Convocados não comparecem e oitivas na CP de Birigui são suspensas

O médico Luciano Velame e o servidor Marco Aurélio Farina Lopes foram convocados para depor nesta segunda, mas não compareceram

Aline Galcino - Hojemais Araçatuba
27/09/21 às 18h19

Mais dois convocados para depor na CP (Comissão Processante), que investiga possíveis irregularidades na condução do pronto-socorro municipal de Birigui (SP), não compareceram à oitiva marcada para esta segunda-feira (27), na Câmara dos Vereadores. Diante da situação, os trabalhos foram suspensos.

Eram aguardados os depoimentos do médico Luciano Velame, que atuava no pronto-socorro na data dos fatos, e Marco Aurélio Farina Lopes, que é diretor de Gestão de Materiais e Patrimônio da Prefeitura.

Na última sexta-feira (24), as três testemunhas agendadas pela comissão também não se apresentaram para depor, assim como dois convocados para o último dia 20. A primeira fase de coleta de depoimentos, promovida em junho, também foi marcada por ausências às convocações.

(Foto: Divulgação)

Comissão

A comissão tem como presidente, Andre Luis Moimas Grosso, o Andre Fermino (PSDB), membro Paulo Sérgio de Oliveira, o Paulinho do Posto (Avante) e o relator Marcos Antonio Santos, o Marcos da Ripada (PSL).

Com a ausência dos depoentes, Andre Fermino pediu para exibir novamente o vídeo do prefeito Leandro Maffeis (PSL) retomando a gestão do pronto-socorro municipal; os áudios atribuídos ao médico Thiago de Camilo Figueiredo Mattos, em que ele fala das condições de atendimento à população na unidade de saúde, e que teriam embasado a abertura da CP; e uma live de Maffeis com a participação do médico Luciano Velame, onde o profissional fala da saúde e resolução de dificuldades.

Suspensão

Segundo Fermino, os trabalhos serão suspensos porque os próximos depoimento seriam de testemunhas arroladas pelo prefeito.
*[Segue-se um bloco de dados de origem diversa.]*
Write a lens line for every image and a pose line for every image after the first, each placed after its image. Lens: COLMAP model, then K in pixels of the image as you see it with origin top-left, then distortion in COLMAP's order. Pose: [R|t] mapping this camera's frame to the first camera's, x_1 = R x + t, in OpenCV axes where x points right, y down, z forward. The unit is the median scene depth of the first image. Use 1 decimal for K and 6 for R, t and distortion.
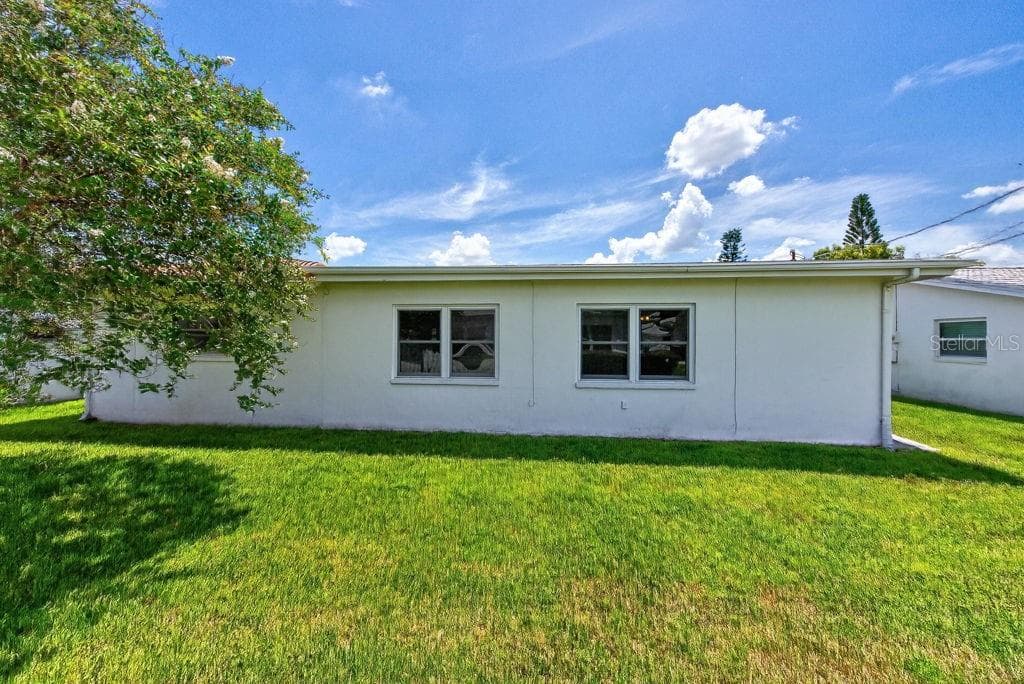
lens RADIAL K [[404.9, 0, 512.0], [0, 404.9, 342.0], [0, 0, 1]] dist [-0.003065, -0.000586]
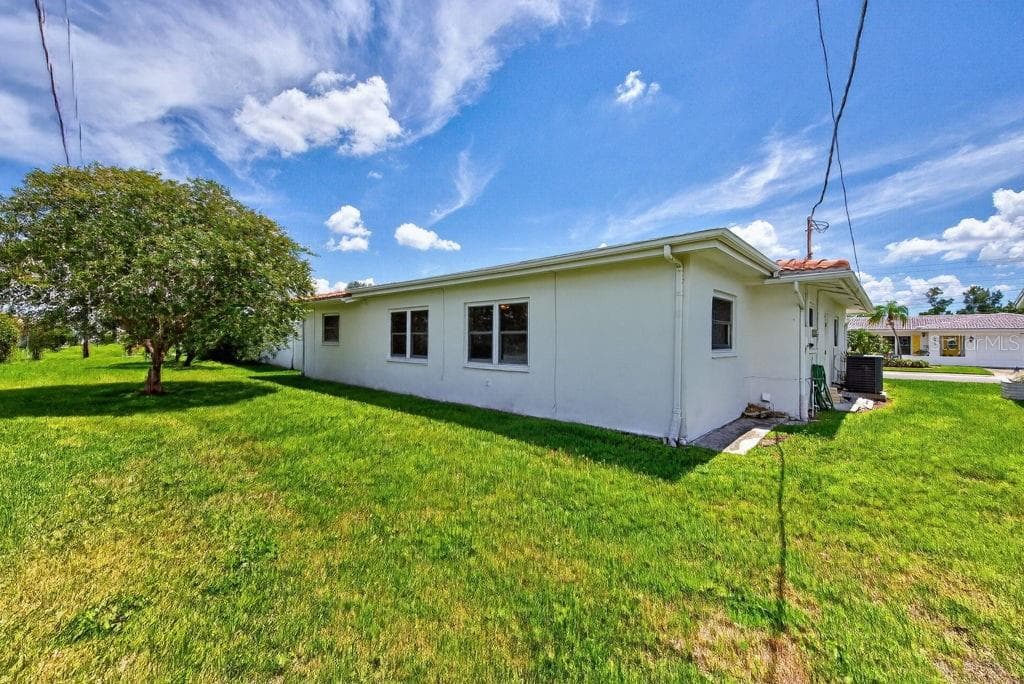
lens RADIAL K [[404.9, 0, 512.0], [0, 404.9, 342.0], [0, 0, 1]] dist [-0.003065, -0.000586]
pose [[0.794359, 0.005084, -0.607427, 1.043814], [-0.010584, 0.999929, -0.005472, 0.035288], [0.607356, 0.010775, 0.794357, 0.058792]]
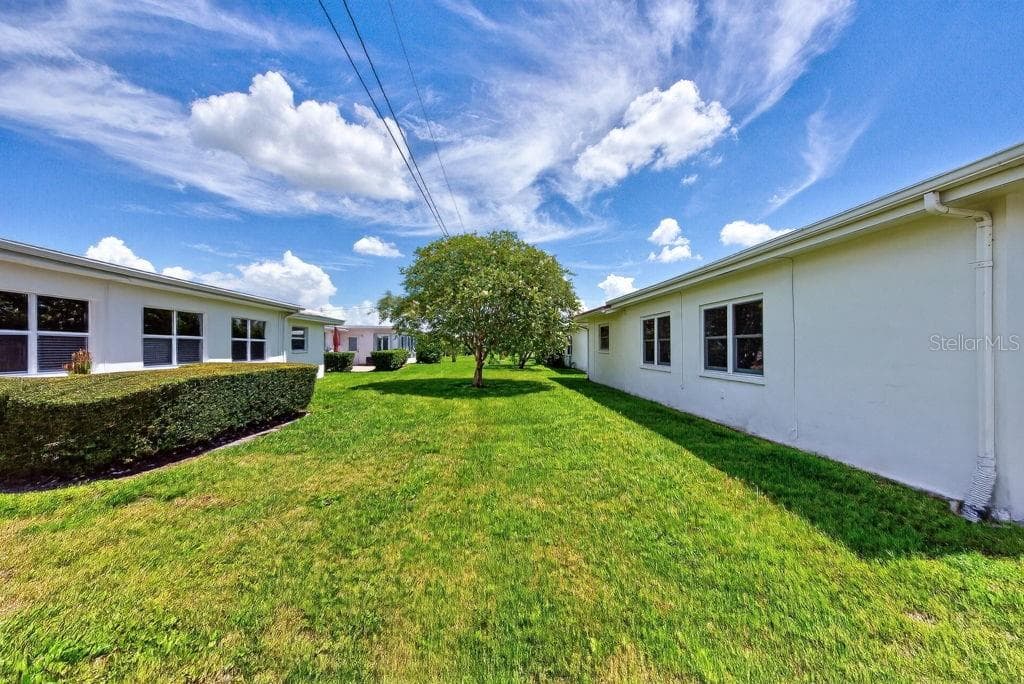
lens RADIAL K [[399.6, 0, 515.4], [0, 399.6, 352.6], [0, 0, 1]] dist [0.002075, -0.000164]
pose [[0.155183, 0.007883, -0.987854, 1.197936], [-0.003871, 0.999965, 0.007372, 0.035490], [0.987878, 0.002680, 0.155208, 0.280176]]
No entanto, essa fase só poderá ser iniciada após a conclusão das oitivas de testemunhas convocadas pela comissão, que irá tentar novamente medidas judiciais para conseguir ouvi-las.

“Nosso trabalho torna-se improdutivo se as testemunhas não colaboram com as informações de que dispõem. Dessa forma, precisaremos aguardar respostas das nossas tentativas junto ao Poder Judiciário para que seja feita a condução coercitiva”, considerou Andre Fermino.